Like all new parents, Jessica and Karl Ronnevik from Greensbor, North Carolina became fast familiar with the sound of their one-year-old son’s cries. Unfortunately, so does their next door neighbour.
Unlike the couple, however, their neighbour doesn’t have any affection for the toddler.
In a Fox 8 News report, the couple said that their condominium neighbour, whose bedroom wall is adjacent to the boy’s nursery room, has always been vocal with his concerns.
He described the noise as “loud” and “disruptive.” In fact he’s become so fed up of the crying that he left a note on the Ronnevik’s apartment to criticise their parenting abilities.
The note reads:
“Please consider buying a parenting book or consult with a child care expert. Your baby should not be crying that loudly and for that long. Try more calming techniques, music, turn on a vacuum, rocking chair, go for a walk . . . anything! Also, you might consider switching bedrooms. I have lived in The Mill for 15 years and never had neighbours as loud or disruptive. If you don’t makes changes immediately, you risk being fined by the association.”
In fact, because of the neighbour’s incessant complaints, the Ronneviks received a warning from their homeowner’s association for a potential noise violation.
But the couple refused to be bullied by their neighbour, especially since they’re expecting another child in a few months.
“I don’t feel comfortable living here, knowing that our neighbour is so intolerant,” Jessica said. “It makes me feel like we have been bullied in our own home. And I don’t like to have to be the mother who is constantly shushing my baby from his happy toddler noises.”
Thanks to the combined effort of the people in the couple’s church community, the family was able to move to a new home, where the neighbourhood is more accommodating to children.
But not without their neighbour’s coup de grace, which came in a form of a statement given to Fox 8 News:
“It is unfortunate when parents are unable to calm their children. The impact of a baby who continually cries or a toddler who continually screams can be stressful not just for the parents, but also for the community near them. This is true in restaurants, in churches, and even in neighbouring homes with adjacent bedrooms.

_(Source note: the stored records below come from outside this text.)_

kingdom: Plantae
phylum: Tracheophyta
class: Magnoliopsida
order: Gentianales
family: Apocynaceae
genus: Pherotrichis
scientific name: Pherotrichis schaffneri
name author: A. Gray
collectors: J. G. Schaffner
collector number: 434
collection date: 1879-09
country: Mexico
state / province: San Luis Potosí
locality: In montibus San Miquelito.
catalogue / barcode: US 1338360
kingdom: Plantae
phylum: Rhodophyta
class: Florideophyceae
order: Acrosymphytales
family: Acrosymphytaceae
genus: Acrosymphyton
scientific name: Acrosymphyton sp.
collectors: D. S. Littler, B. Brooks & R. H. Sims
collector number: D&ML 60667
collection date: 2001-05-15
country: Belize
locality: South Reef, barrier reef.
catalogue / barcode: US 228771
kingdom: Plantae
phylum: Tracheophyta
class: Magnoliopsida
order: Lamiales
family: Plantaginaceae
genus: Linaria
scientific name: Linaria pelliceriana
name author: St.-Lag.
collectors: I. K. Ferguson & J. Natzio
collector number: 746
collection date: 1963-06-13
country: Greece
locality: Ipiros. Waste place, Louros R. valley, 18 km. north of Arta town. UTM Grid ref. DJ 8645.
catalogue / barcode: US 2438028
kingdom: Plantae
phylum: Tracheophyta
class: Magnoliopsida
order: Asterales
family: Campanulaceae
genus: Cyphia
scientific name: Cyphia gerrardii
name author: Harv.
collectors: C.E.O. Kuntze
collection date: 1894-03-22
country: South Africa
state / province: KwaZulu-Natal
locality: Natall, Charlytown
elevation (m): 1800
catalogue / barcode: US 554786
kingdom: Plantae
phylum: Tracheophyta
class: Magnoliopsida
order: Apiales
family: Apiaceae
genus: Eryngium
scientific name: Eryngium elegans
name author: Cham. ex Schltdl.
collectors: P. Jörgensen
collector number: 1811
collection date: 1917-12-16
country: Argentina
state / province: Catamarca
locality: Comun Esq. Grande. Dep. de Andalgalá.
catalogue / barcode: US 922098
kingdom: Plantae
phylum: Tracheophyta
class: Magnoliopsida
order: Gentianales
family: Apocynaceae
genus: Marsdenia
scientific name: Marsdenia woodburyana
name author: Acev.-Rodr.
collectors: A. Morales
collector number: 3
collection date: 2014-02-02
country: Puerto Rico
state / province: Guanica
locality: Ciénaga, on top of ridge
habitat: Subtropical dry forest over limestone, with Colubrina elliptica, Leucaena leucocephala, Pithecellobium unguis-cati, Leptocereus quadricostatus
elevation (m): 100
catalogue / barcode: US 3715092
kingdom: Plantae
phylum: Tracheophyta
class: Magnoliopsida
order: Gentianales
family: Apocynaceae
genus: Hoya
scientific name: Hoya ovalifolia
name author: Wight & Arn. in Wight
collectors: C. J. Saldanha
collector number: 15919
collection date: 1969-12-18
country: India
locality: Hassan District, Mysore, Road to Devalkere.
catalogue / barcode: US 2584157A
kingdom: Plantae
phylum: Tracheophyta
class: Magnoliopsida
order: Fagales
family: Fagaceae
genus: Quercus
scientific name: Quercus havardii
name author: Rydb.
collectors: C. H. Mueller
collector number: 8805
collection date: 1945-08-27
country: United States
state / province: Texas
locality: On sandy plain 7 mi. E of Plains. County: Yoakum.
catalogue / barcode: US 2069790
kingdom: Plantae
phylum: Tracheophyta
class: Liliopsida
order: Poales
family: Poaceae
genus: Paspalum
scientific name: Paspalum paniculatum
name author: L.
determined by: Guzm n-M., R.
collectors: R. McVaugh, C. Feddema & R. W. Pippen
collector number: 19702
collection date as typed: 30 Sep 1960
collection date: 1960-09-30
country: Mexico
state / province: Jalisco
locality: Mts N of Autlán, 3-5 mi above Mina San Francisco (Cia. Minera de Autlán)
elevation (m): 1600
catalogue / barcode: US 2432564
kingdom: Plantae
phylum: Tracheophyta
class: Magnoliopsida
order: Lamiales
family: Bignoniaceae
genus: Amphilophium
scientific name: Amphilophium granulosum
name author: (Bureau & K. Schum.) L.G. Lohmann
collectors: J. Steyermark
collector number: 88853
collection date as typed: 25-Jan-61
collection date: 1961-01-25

“After being awakened each morning and each night for the last several months (despite wearing earplugs), I was simply reminding the young couple of this and encouraging them to take the matter more seriously.
“There are many different strategies that parents can use to minimise the negative effects of a child’s meltdown.
“The note was also a reminder that any excessively loud noise that interferes with the rights of neighbours is subject to possible fines, as indicated in section 4 of the HOA Rules & Regulations.
“I stand by the note and it’s contents. I rang the doorbell several times before leaving it. Since no one came to the door, I signed it in case the young couple wanted to discuss the matter in person.
“They obviously made a different and less mature choice, as they have been doing for months now with their young child.”
The place from which the neighbour comes is understandable; babies do make noises, and sometimes it disrupts the peace of those around them. But do you think their neighbour’s complaints is enough reason for the couple to move?
If you were in their shoes, what would you have done?